1) Kid A – Radiohead  (October 2000 – Parlaphone)

In the aftermath of the band’s previous release, Radiohead seemingly abandoned their previous influences.  No longer listening to Nivarna and REM, the quintet instead devoured the electronica of Warp Records’ back catalogue, immersed itself in contemporary classical music and developed an academic interest in Jazz; these influences combined to create an ethereal sound world on Kid A.   The opening track ‘Everything in its Right Place’, utilises solely synthetic instrumental forces, with Yorke’s mutated voice more another layer in the tapestry than a centre-piece.  ‘Idioteque’ samples one of the earliest ever pieces of electronic music, creating a beat driven lament on modern society.  The record’s standout track ‘The National Anthem’ spawns out of a short bass riff that permeates throughout, underpinning a Charles Mingus-like brass section constructed to sound ‘like a traffic jam’.

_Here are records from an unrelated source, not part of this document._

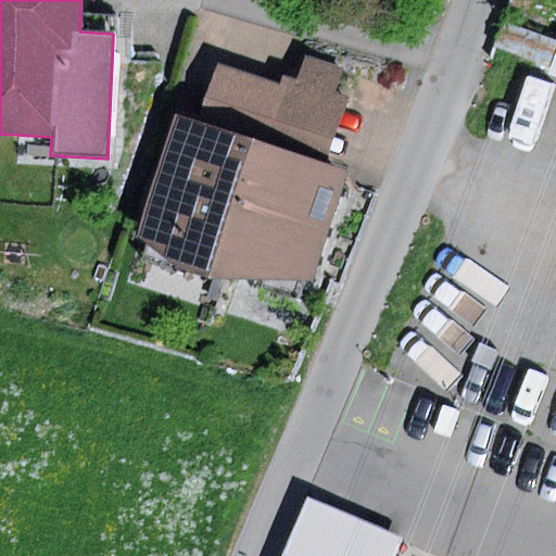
[(289,78),(287,87),(268,147),(328,165),(349,99),(333,95),(341,68),(305,57),(298,80),(289,78)]
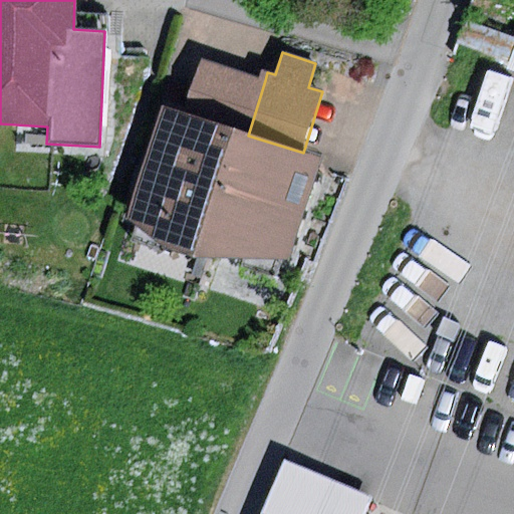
[(184,118),(160,111),(127,218),(164,249),(190,257),(210,258),(248,136),(265,80),(202,61),(184,118)]
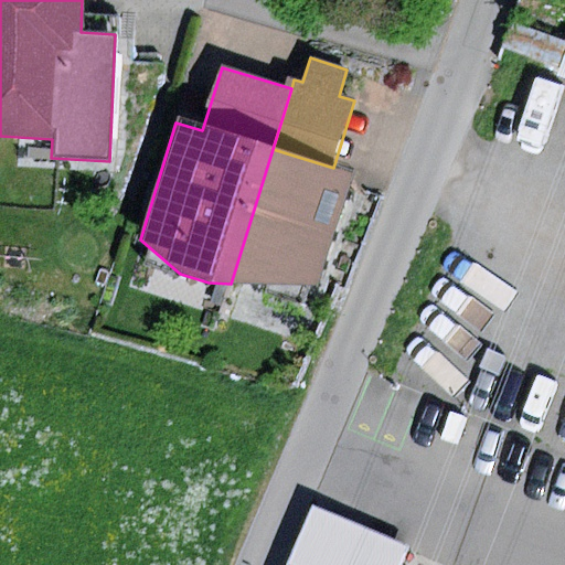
[(333,168),(273,149),(231,284),(318,283),(353,174),(333,168)]
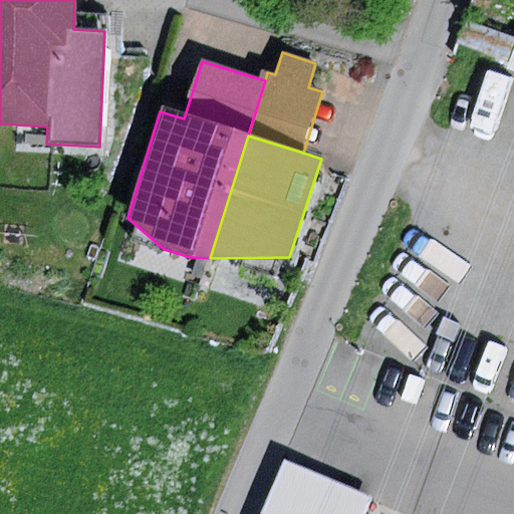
[(285,463),(260,513),(365,513),(370,504),(285,463)]
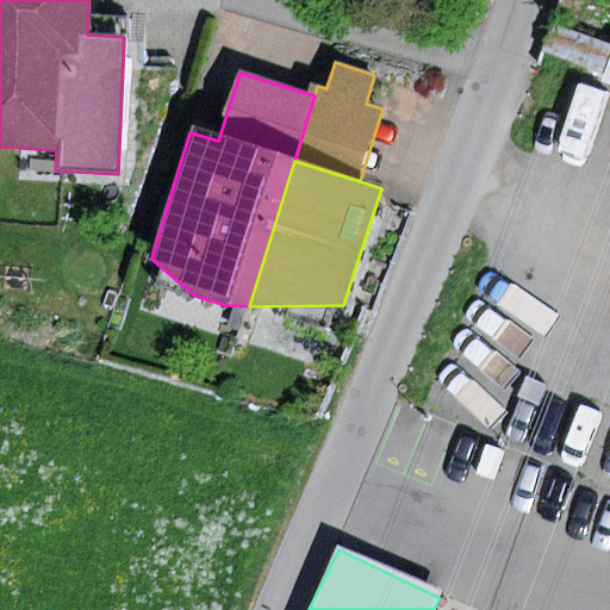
All buildings are outlined.
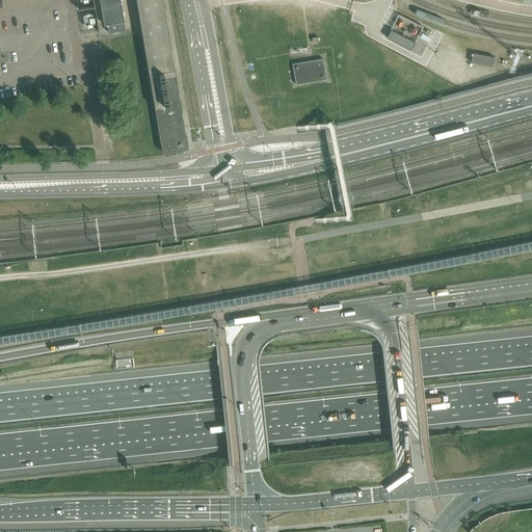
[(99,0),(104,24),(106,24),(108,32),(125,30),(118,0),(99,0)]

Now, the opus is unanimously seen as a classic, but at the time of release, the fans’ and critics’ reactions were luke-warm.  Furthermore, at the time of recording, not even all the band members were in favour of the change of direction. The camp was split into two factions during the sessions in a wintry Copenhagen: those who wanted three minute pop songs and those who wanted anything but.

Unlike the band’s previous works, Kid A didn’t provoke a superfluity of cheap imitations.  Even the most ambitious of plagiarists recognised the methods of construction used were too complex, the sphere of influence too expansive and the overarching vision too unique to warrant an attempt at emulating the sound.  No other band could have made this record: the decade’s finest.